THE DATA:
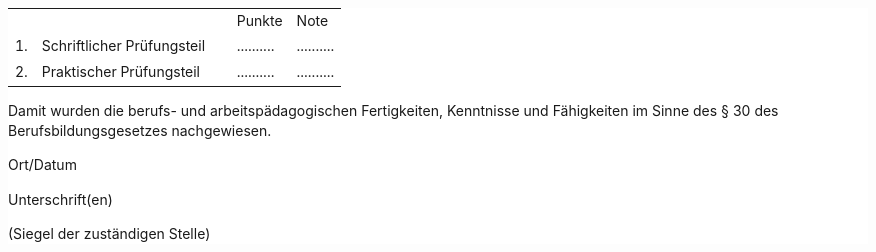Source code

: |     |                            |     |            |            |
|:----|:---------------------------|:----|:-----------|:-----------|
|     |                            |     | Punkte     | Note       |
| 1\. | Schriftlicher Prüfungsteil |     | .......... | .......... |
| 2\. | Praktischer Prüfungsteil   |     | .......... | .......... |

Damit wurden die berufs- und arbeitspädagogischen Fertigkeiten, Kenntnisse und Fähigkeiten im Sinne des § 30 des Berufsbildungsgesetzes nachgewiesen.

Ort/Datum

Unterschrift(en)

(Siegel der zuständigen Stelle)
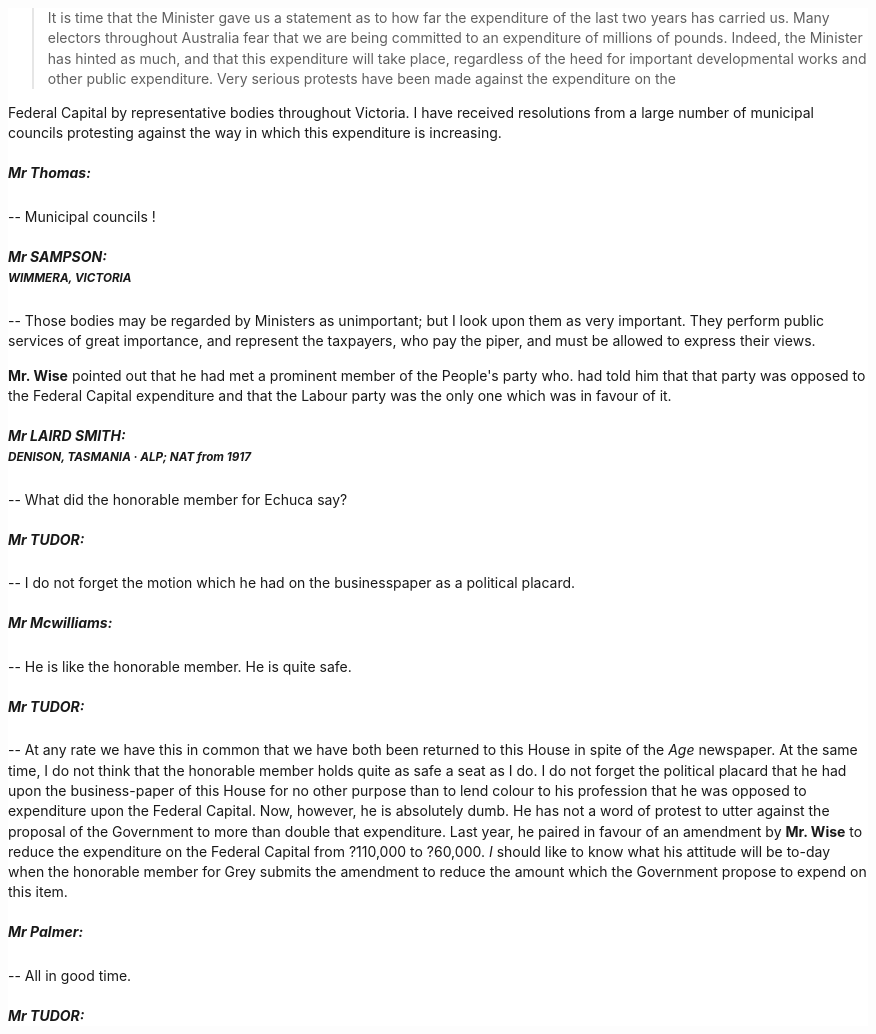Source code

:   >It is time that the Minister gave us a statement as to how far the expenditure of the last two years has carried us. Many electors throughout Australia fear that we are being committed to an expenditure of millions of pounds. Indeed, the Minister has hinted as much, and that this expenditure will take place, regardless of the heed for important developmental works and other public expenditure. Very serious protests have been made against the expenditure on the 

Federal Capital by representative bodies throughout Victoria. I have received resolutions from a large number of municipal councils protesting against the way in which this expenditure is increasing. 

##### Mr Thomas:

-- Municipal councils ! 

##### Mr SAMPSON:<br><small class="text-muted">WIMMERA, VICTORIA</small>

-- Those bodies may be regarded by Ministers as unimportant; but I look upon them as very important. They perform public services of great importance, and represent the taxpayers, who pay the piper, and must be allowed to express their views. 


 **Mr. Wise** pointed out that he had met a prominent member of the People's party who. had told him that that party was opposed to the Federal Capital expenditure and that the Labour party was the only one which was in favour of it. 

##### Mr LAIRD SMITH:<br><small class="text-muted">DENISON, TASMANIA &middot; ALP; NAT from 1917</small>

-- What did the honorable member for Echuca say? 

##### Mr TUDOR:

-- I do not forget the motion which he had on the businesspaper as a political placard. 

##### Mr Mcwilliams:

-- He is like the honorable member. He is quite safe. 

##### Mr TUDOR:

-- At any rate we have this in common that we have both been returned to this House in spite of the  *Age*  newspaper. At the same time, I do not think that the honorable member holds quite as safe a seat as I do. I do not forget the political placard that he had upon the business-paper of this House for no other purpose than to lend colour to his profession that he was opposed to expenditure upon the Federal Capital. Now, however, he is absolutely dumb. He has not a word of protest to utter against the proposal of the Government to more than double that expenditure. Last year, he paired in favour of an amendment by  **Mr. Wise**  to reduce the expenditure on the Federal Capital from ?110,000 to ?60,000.  *I*  should like to know what his attitude will be to-day when the honorable member for Grey submits the amendment to reduce the amount which the Government propose to expend on this item. 

##### Mr Palmer:

-- All in good time. 

##### Mr TUDOR:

TASK STATEMENT:
Quote every record above exactly, omitting any pictures they contain.

REPLY:
Source code

: |     |                            |     |            |            |
|:----|:---------------------------|:----|:-----------|:-----------|
|     |                            |     | Punkte     | Note       |
| 1\. | Schriftlicher Prüfungsteil |     | .......... | .......... |
| 2\. | Praktischer Prüfungsteil   |     | .......... | .......... |

Damit wurden die berufs- und arbeitspädagogischen Fertigkeiten, Kenntnisse und Fähigkeiten im Sinne des § 30 des Berufsbildungsgesetzes nachgewiesen.

Ort/Datum

Unterschrift(en)

(Siegel der zuständigen Stelle)
Source code

:   >It is time that the Minister gave us a statement as to how far the expenditure of the last two years has carried us. Many electors throughout Australia fear that we are being committed to an expenditure of millions of pounds. Indeed, the Minister has hinted as much, and that this expenditure will take place, regardless of the heed for important developmental works and other public expenditure. Very serious protests have been made against the expenditure on the 

Federal Capital by representative bodies throughout Victoria. I have received resolutions from a large number of municipal councils protesting against the way in which this expenditure is increasing. 

##### Mr Thomas:

-- Municipal councils ! 

##### Mr SAMPSON:<br><small class="text-muted">WIMMERA, VICTORIA</small>

-- Those bodies may be regarded by Ministers as unimportant; but I look upon them as very important. They perform public services of great importance, and represent the taxpayers, who pay the piper, and must be allowed to express their views. 


 **Mr. Wise** pointed out that he had met a prominent member of the People's party who. had told him that that party was opposed to the Federal Capital expenditure and that the Labour party was the only one which was in favour of it. 

##### Mr LAIRD SMITH:<br><small class="text-muted">DENISON, TASMANIA &middot; ALP; NAT from 1917</small>

-- What did the honorable member for Echuca say? 

##### Mr TUDOR:

-- I do not forget the motion which he had on the businesspaper as a political placard. 

##### Mr Mcwilliams:

-- He is like the honorable member. He is quite safe. 

##### Mr TUDOR:

-- At any rate we have this in common that we have both been returned to this House in spite of the  *Age*  newspaper. At the same time, I do not think that the honorable member holds quite as safe a seat as I do. I do not forget the political placard that he had upon the business-paper of this House for no other purpose than to lend colour to his profession that he was opposed to expenditure upon the Federal Capital. Now, however, he is absolutely dumb. He has not a word of protest to utter against the proposal of the Government to more than double that expenditure. Last year, he paired in favour of an amendment by  **Mr. Wise**  to reduce the expenditure on the Federal Capital from ?110,000 to ?60,000.  *I*  should like to know what his attitude will be to-day when the honorable member for Grey submits the amendment to reduce the amount which the Government propose to expend on this item. 

##### Mr Palmer:

-- All in good time. 

##### Mr TUDOR:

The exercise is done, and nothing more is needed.